Dies muss so lange regelmäßig wiederholt werden, bis das Mädchen ausgewachsen ist, etwa bis zum 14. oder 15. Lebensjahr. "Dann muss man entscheiden, ob diese Implantate entfernt werden und die Wirbelsäule durch eine Operation versteift wird", erklärt der Kinderorthopäde. Eine Versteifungsoperation, die sich auf die Brustwirbelsäule beschränke, sei für die Betroffene kaum spürbar. Zu einer Einschränkung der Beweglichkeit komme es nur dann, wenn auch Lendenwirbel versteift werden müssen.

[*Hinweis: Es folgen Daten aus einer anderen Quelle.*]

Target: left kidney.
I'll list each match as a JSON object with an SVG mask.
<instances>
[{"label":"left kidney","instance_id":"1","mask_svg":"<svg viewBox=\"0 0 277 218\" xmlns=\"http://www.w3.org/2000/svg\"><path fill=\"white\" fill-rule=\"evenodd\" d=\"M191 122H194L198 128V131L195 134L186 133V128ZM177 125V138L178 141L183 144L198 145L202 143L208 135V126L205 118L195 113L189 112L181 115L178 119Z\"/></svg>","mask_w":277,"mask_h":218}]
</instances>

Auch die Stäbe schränken die Beweglichkeit der Kinder ein. "Sie wirken wie ein inneres Korsett, aber die Kinder können damit noch gehen, laufen und rennen und haben eine ausreichende Beweglichkeit", sagt Stücker. Die Methode ist für Kinder zwischen dem fünften und dem elften Lebensjahr geeignet, die schon in jungen Jahren eine schwere Wirbelsäulendeformität bekommen und bei denen eine Korsettversorgung nicht möglich ist oder nicht mehr ausreicht.

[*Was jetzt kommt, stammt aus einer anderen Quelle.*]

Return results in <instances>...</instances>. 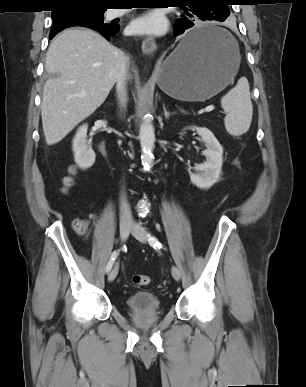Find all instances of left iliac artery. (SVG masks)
<instances>
[{"label": "left iliac artery", "mask_w": 306, "mask_h": 387, "mask_svg": "<svg viewBox=\"0 0 306 387\" xmlns=\"http://www.w3.org/2000/svg\"><path fill=\"white\" fill-rule=\"evenodd\" d=\"M149 244L154 248H162V244L158 241V239L155 236L148 235Z\"/></svg>", "instance_id": "1"}]
</instances>
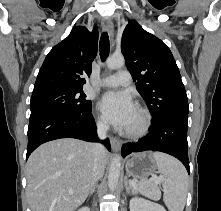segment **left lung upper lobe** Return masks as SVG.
<instances>
[{"mask_svg": "<svg viewBox=\"0 0 221 211\" xmlns=\"http://www.w3.org/2000/svg\"><path fill=\"white\" fill-rule=\"evenodd\" d=\"M121 51L154 122L169 114H188L179 69L170 49L160 39L136 21H130L122 35Z\"/></svg>", "mask_w": 221, "mask_h": 211, "instance_id": "5c2ea615", "label": "left lung upper lobe"}]
</instances>
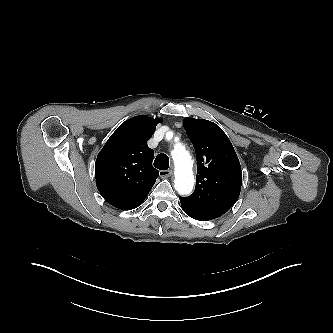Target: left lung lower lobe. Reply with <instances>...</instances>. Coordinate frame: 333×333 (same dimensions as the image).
Masks as SVG:
<instances>
[{
    "instance_id": "0a47b994",
    "label": "left lung lower lobe",
    "mask_w": 333,
    "mask_h": 333,
    "mask_svg": "<svg viewBox=\"0 0 333 333\" xmlns=\"http://www.w3.org/2000/svg\"><path fill=\"white\" fill-rule=\"evenodd\" d=\"M181 206L184 210V212L190 216L193 219L196 220H200V221H208V220H212L214 218H217L218 216H216L213 213H210L208 211L190 206V205H186L184 203H181Z\"/></svg>"
}]
</instances>
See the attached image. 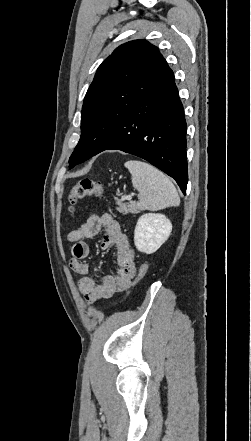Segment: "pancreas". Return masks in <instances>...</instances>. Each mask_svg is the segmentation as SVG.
I'll list each match as a JSON object with an SVG mask.
<instances>
[{"instance_id": "cf45deb5", "label": "pancreas", "mask_w": 251, "mask_h": 441, "mask_svg": "<svg viewBox=\"0 0 251 441\" xmlns=\"http://www.w3.org/2000/svg\"><path fill=\"white\" fill-rule=\"evenodd\" d=\"M116 204L118 205L117 210L123 214H137L143 210L142 206L134 201L125 203L123 200H118L116 201Z\"/></svg>"}]
</instances>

Schon lange gibt es Verfahren, die zum Ziel haben, die Wirbelsäule dieser Patienten wieder zu begradigen. Zuerst hat man bei den Kindern die Wirbelsäule durch zwei Stangen versteift. "Das hatte den Nachteil, dass dadurch das Wachstum der Wirbelsäule, des Brustkorbes und der Lungen behindert wurde. Das hatte zur Folge, dass die Patienten später, wenn sie ausgewachsen waren, eine extrem eingeschränkte Lungenfunktion hatten und kaum noch belastbar waren", sagt Stücker. Vor einigen Jahren entwickelte man dann sogenannte mitwachsende Implantate. Dabei werden die Stäbe oben und unten an der Wirbelsäule befestigt. Alle sechs Monate mussten diese Wachstumsstäbe aber im Rahmen einer kleinen Operation nachgestellt werden. Auch bei diesem Verfahren kam es nicht selten zu Komplikationen: "Die Infektionsgefahr ist besonders hoch, wenn man immer wieder operieren muss. Viele dieser Stäbe haben Probleme verursacht, weil sie aus ihrer Verankerung herausgewandert sind. Das größte Problem war aber, dass es zu spontanen Versteifungen der Wirbelsäule gekommen ist. Es ist ein typisches Phänomen bei der kindlichen Wirbelsäule, dass sie schon versteifen kann, wenn man sie freilegt. Eine Erklärung gibt es dafür bislang nicht", sagt Stücker. Zudem besteht bei all diesen Operationen ein geringes Risiko, dass Nerven verletzt werden. "Heute wird aber ein Monitoring durchgeführt, sodass dieses Risiko, das früher bei 0,5 Prozent lag, deutlich senkt. Bei dem Monitoring werden die elektrischen Ströme im Rückenmark gemessen, um zu sehen, wie lange ein Reiz braucht, vom Bein zum Gehirn zu gelangen. Wenn die Zeit dafür regelgerecht ist, weiß man, dass es dem Rückenmark gut geht", sagt Stücker.

Die neuen Stäbe sollen jetzt auch noch bei anderen Erkrankungen zum Einsatz kommen, so wurde bereits ein Stab einem Kind in den Oberschenkel eingesetzt, um seinen Oberschenkelknochen langsam zu verlängern, der nach einem Knochenbruch verkürzt war. "Der Stab wird jeden Tag um einen Millimeter auseinandergezogen. So kann der Knochen langsam nachwachsen, bis der Längenunterschied von sechs Zentimetern zum anderen Bein aufgeholt ist", erklärt Stücker. Solche Operationen sollen jetzt im AKK häufiger durchgeführt werden.

Die kleine Lana ist nach einer Woche in der Klinik so schon wieder so fit, dass sie in wenigen Tagen entlassen werden kann. Am meisten freut sie sich auf ihren Kater Lucky, der sie zu Hause sicher freudig begrüßen wird.